On a coutume, à juste raison sans doute, de comparer Au-dessous du volcan avec A la Recherche du temps perdu. De fait, Lowry opère une belle jonction romanesque entre les deux œuvres lorsque Laruelle se souvient, comme d’une certaine madeleine, d’une séquence de sa jeunesse française, qu’il rattache abruptement dans une rêverie solitaire à une virulente résurgence de sa passion pour Yvonne : « … cette première fois où, seul, marchant dans les pâquis au sortir de Saint-Prest […], il avait vu s’élever lentement et merveilleusement et dans une infinie beauté au-dessus des chaumes semés de fleurs sauvages, s’élever lentement au soleil […] les deux flèches jumelles de la cathédrale de Chartres… ».
Un lien intertextuel plus anecdotique est créé facétieusement par l’auteur avec l’une de ses autres propres œuvres, lors de l’apparition inopinée et fugace du personnage Quattras, le noir dézingué qui danse et chante dans l’asile d’aliénés où se déroule Lunar Caustic, roman récemment recensé dans notre magazine.

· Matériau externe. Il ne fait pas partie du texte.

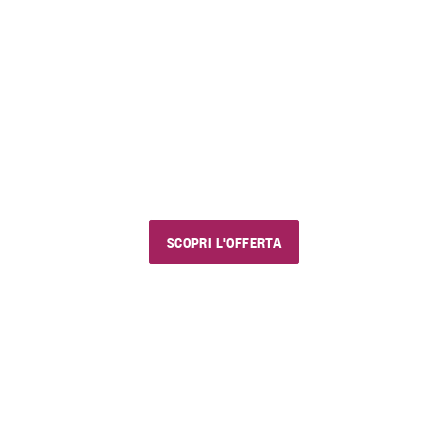
FINO AL 23 AGOSTO 2026
EstiVini
I nostri saldi estivi
Usa il codice sconto "estivini5" e goditi vini e
prodotti golosi, con chi vuoi e dove vuoi.
SCOPRI L'OFFERTA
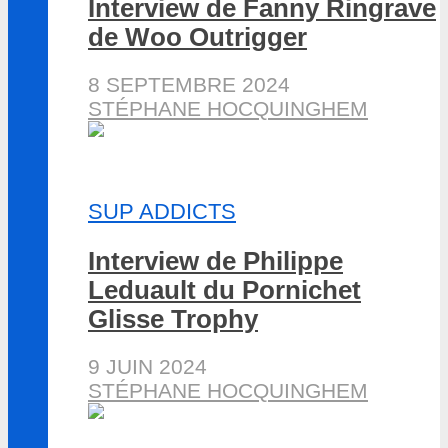
Interview de Fanny Ringrave
de Woo Outrigger
8 SEPTEMBRE 2024
STÉPHANE HOCQUINGHEM
SUP ADDICTS
Interview de Philippe
Leduault du Pornichet
Glisse Trophy
9 JUIN 2024
STÉPHANE HOCQUINGHEM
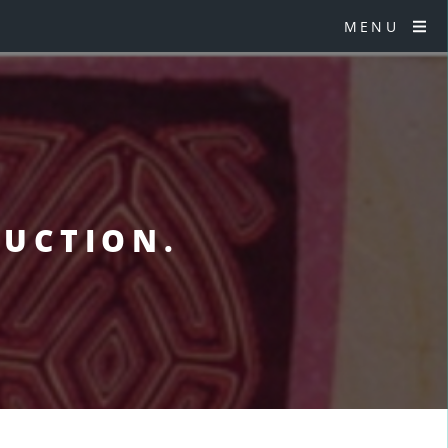
MENU
ODUCTION.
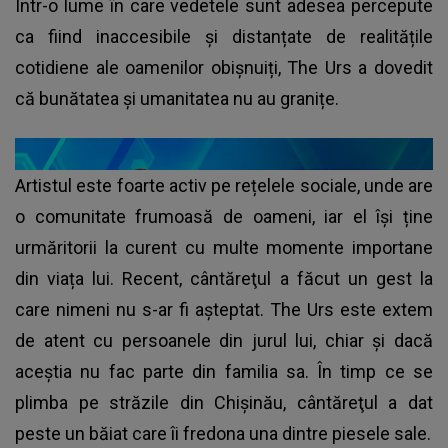
Într-o lume în care vedetele sunt adesea percepute
ca fiind inaccesibile și distanțate de realitățile
cotidiene ale oamenilor obișnuiți, The Urs a dovedit
că bunătatea și umanitatea nu au granițe.
Artistul este foarte activ pe rețelele sociale, unde are
o comunitate frumoasă de oameni, iar el își ține
urmăritorii la curent cu multe momente importane
din viața lui. Recent, cântăreţul a făcut un gest la
care nimeni nu s-ar fi așteptat. The Urs este extem
de atent cu persoanele din jurul lui, chiar și dacă
aceștia nu fac parte din familia sa. În timp ce se
plimba pe străzile din Chișinău, cântăreţul a dat
peste un băiat care îi fredona una dintre piesele sale.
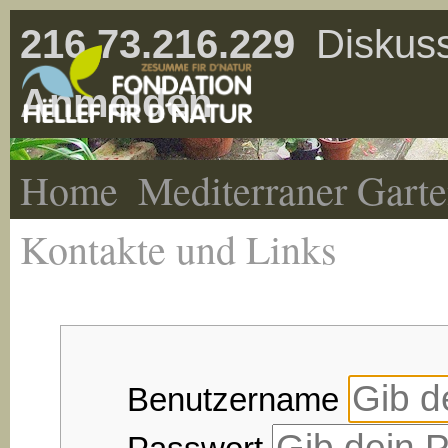
216.73.216.229
Diskuss
Anmelden
Home
Mediterraner Gart
Kontakte und Links
Benutzername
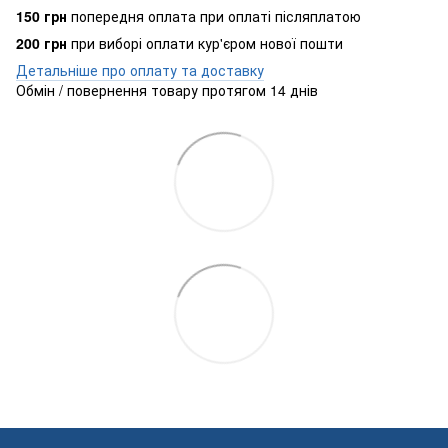
150 грн
попередня оплата при оплаті післяплатою
200 грн
при виборі оплати кур'єром нової пошти
Детальніше про оплату та доставку
Обмін / повернення товару протягом 14 днів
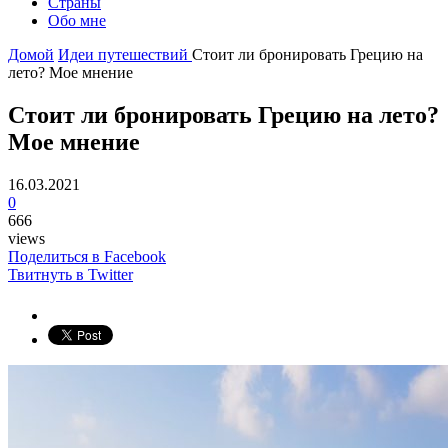
Страны
Обо мне
Домой
Идеи путешествий
Стоит ли бронировать Грецию на
лето? Мое мнение
Стоит ли бронировать Грецию на лето?
Мое мнение
16.03.2021
0
666
views
Поделиться в Facebook
Твитнуть в Twitter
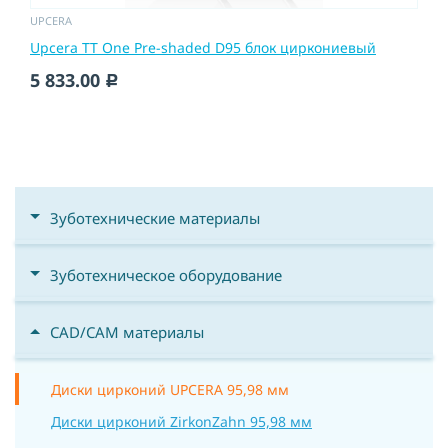
UPCERA
Upcera TT One Pre-shaded D95 блок циркониевый
5 833.00
c
Зуботехнические материалы
Зуботехническое оборудование
CAD/CAM материалы
Диски цирконий UPCERA 95,98 мм
Диски цирконий ZirkonZahn 95,98 мм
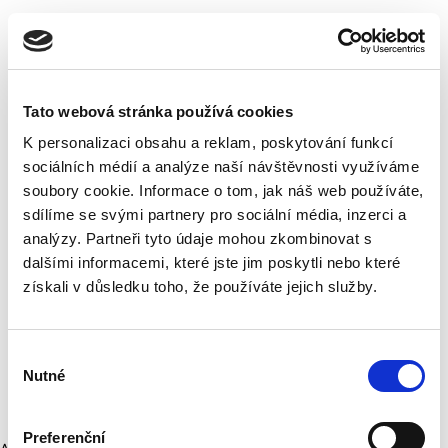
Tato webová stránka používá cookies
K personalizaci obsahu a reklam, poskytování funkcí
sociálních médií a analýze naší návštěvnosti využíváme
soubory cookie. Informace o tom, jak náš web používáte,
sdílíme se svými partnery pro sociální média, inzerci a
analýzy. Partneři tyto údaje mohou zkombinovat s
dalšími informacemi, které jste jim poskytli nebo které
získali v důsledku toho, že používáte jejich služby.
Výběr
Nutné
souhlasu
Preferenční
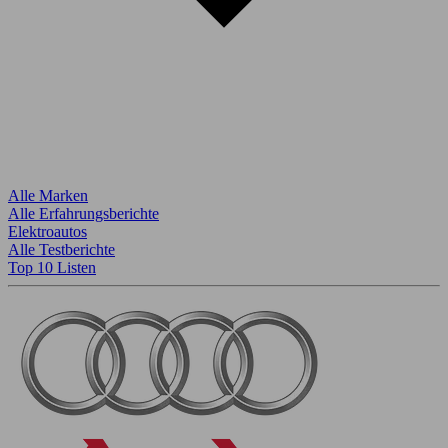
Alle Marken
Alle Erfahrungsberichte
Elektroautos
Alle Testberichte
Top 10 Listen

Les quelques considérations personnelles ci-dessus exprimées ne peuvent certainement pas suffire à expliquer le pouvoir qu’exerce cette œuvre qui, comme celle de Proust, possède ses admirateurs inconditionnels et ses détracteurs définitifs.

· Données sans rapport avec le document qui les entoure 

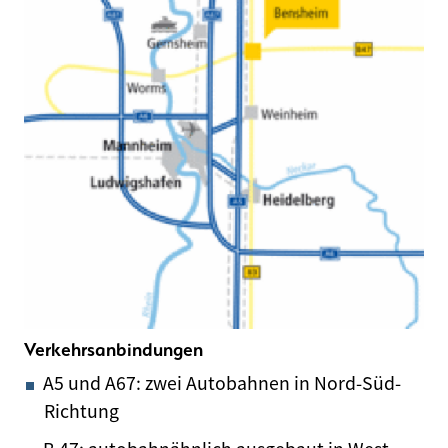
Verkehrsanbindungen
A5 und A67: zwei Autobahnen in Nord-Süd-
Richtung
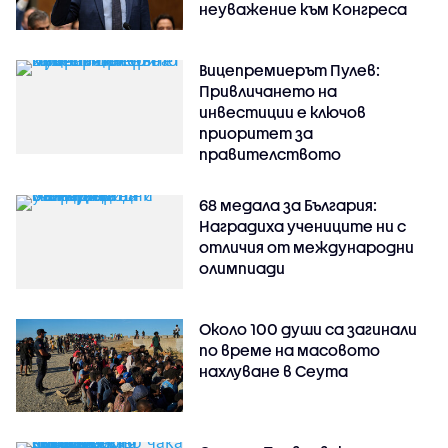
неуважение към Конгреса
Вицепремиерът Пулев:
Привличането на
инвестиции е ключов
приоритет за
правителството
68 медала за България:
Наградиха учениците ни с
отличия от международни
олимпиади
Около 100 души са загинали
по време на масовото
нахлуване в Сеута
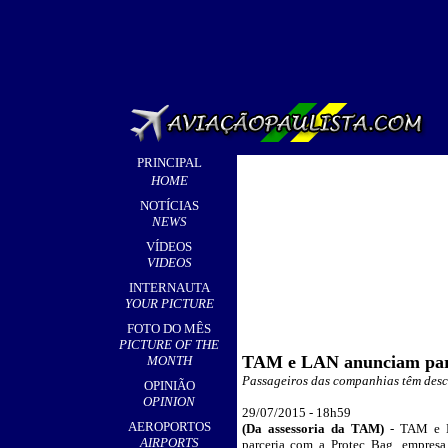
PRINCIPAL
HOME
NOTÍCIAS
NEWS
VÍDEOS
VIDEOS
INTERNAUTA
YOUR PICTURE
FOTO DO MÊS
PICTURE OF THE
TAM e LAN anunciam parc
MONTH
Passageiros das companhias têm desco
OPINIÃO
OPINION
2
9/07/2015 - 18h59
AEROPORTOS
(Da assessoria da TAM)
- TAM e 
AIRPORTS
parceria com a Protec Bag, empresa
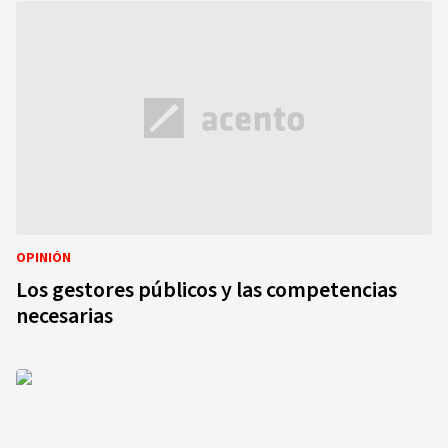
OPINIÓN
Los gestores públicos y las competencias
necesarias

Maurice Nadeau : « Il existe une étrange confrérie : celle des amis d’Au-dessous du volcan. On n’en connaît pas tous les membres et ceux-ci ne se connaissent pas tous entre eux. Mais, que dans une assemblée, quelqu’un prononce le nom de Malcolm Lowry, cite Au-dessous du volcan, les voici qui s’agrègent, s’isolent, communient dans leur culte. Ils plaignent les non-initiés et si, d’aventure, ils ont affaire à un adversaire ou à un sceptique, ils l’accablent ».
« On gloserait à l’infini à propos d’une œuvre aussi riche et aussi profonde… ».

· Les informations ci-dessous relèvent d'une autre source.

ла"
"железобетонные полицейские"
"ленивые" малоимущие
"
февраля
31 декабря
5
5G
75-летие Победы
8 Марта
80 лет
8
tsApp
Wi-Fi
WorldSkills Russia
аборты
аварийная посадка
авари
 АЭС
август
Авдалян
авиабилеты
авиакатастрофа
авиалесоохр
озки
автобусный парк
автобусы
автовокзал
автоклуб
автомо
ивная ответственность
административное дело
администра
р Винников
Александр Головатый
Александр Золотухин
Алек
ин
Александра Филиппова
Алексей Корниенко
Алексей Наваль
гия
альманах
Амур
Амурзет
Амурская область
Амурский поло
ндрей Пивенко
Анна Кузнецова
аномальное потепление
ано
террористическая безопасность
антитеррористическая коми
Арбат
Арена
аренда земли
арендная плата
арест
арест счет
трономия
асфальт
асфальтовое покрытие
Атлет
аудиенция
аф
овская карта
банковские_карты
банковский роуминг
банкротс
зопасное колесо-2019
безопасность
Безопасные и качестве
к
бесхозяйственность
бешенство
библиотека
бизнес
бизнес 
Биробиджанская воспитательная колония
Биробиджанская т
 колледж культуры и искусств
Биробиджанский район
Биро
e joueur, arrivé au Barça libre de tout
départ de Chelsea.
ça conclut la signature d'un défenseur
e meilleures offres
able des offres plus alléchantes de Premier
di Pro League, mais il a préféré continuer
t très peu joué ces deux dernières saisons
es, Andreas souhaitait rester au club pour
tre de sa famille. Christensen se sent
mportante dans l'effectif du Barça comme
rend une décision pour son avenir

Malcolm Lowry : « Ce roman […] a pour sujet les forces dont l’homme est le siège, et qui l’amènent à s’épouvanter devant lui-même. Le sujet en est aussi la chute de l’homme, son remords, son incessante lutte pour la lumière sous le poids du passé, son destin. L’allégorie est celle du jardin d’Eden, le jardin représentant ce monde dont nous risquons d’être rejetés un peu plus encore qu’au moment où j’écrivais ce livre. […] Tout au long des douze chapitres, le destin de mon héros peut être considéré dans sa relation avec le destin de l’humanité ».
L’initiation est hautement recommandée.
Patryck Froissart
Né dans le port anglais de Birkenhead en 1909, décédé à Ripe en 1957, Malcolm Lowry s’engage à dix-huit ans comme steward pour aller jusqu’en Chine, et il interrompt ensuite ses études à l’Université de Cambridge pour s’embarquer comme chauffeur sur un cargo. Ce goût des voyages, dont le court roman Ultramarine (1933) est le reflet, le mènera en France, aux États-Unis, au Mexique, au Canada. Mais sa plus grande aventure sera celle de son roman Au-dessous du volcan (Under the Volcano, 1947).